After the company servicing his mortgage failed to properly credit monthly payments to his account, it placed the loan in default. As he worked to straighten out the bookkeeping, with canceled checks in hand, the servicer began adding additional fees for property inspections, insurance and other charges.
In 2005, a New Hampshire judge agreed that the servicer’s “sleight of accounting resulted in improper assessments” against Dillon and, citing a “predatory scheme of penalties,” barred the foreclosure and ordered that the loan be reinstated without penalties as of August 2005.
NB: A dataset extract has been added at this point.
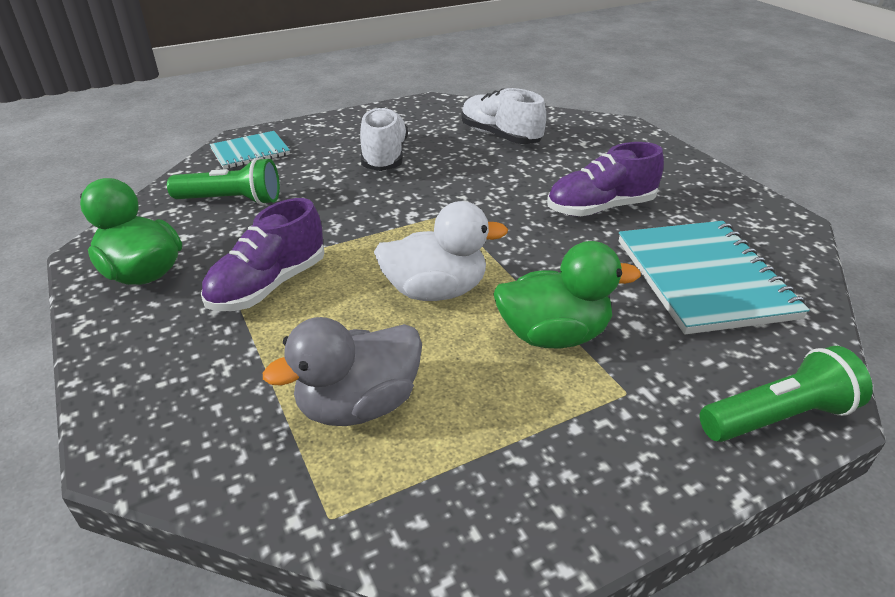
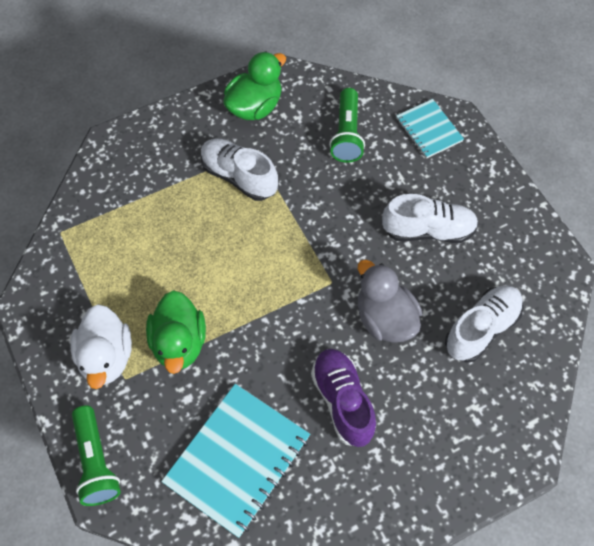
camera: 90 degrees right, 25 degrees up
(268, 285) = (239, 177): purple shoe -> white shoe
(358, 405) = (129, 237): grey duck -> grey duck (385, 318)
(435, 291) = (229, 273): white duck -> white duck (106, 357)
(704, 278) = (237, 460): turquoise notebook -> turquoise notebook turned 45 degrees counterclockwise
Five years later, Dillon is still in court trying to resolve the dispute. While he is no longer under threat of foreclosure, he is still fighting to get clear title to his home.
“I’ve got nine years of my life tied up in this case, and it’s done a lot of financial and emotional damage to me,” said Dillon. “This isn’t about money in the long run. This is about the principle of the issue — somebody tried to steal my house.”
Three years after the housing bubble collapsed under the weight of lax mortgage underwriting, some 5.5 million families have lost their homes or are in the process of losing their homes to foreclosure. Estimates vary, but analysts say there are at least that many more foreclosures likely before the wave subsides.
And the number could go far higher: … some 11 million borrowers are at risk of losing their homes, according to a research report earlier this month by Amherst Securities, which advises investors in mortgage-backed securities. That’s roughly one-fifth of the 55 million mortgages outstanding on the 80 million homes in the U.S.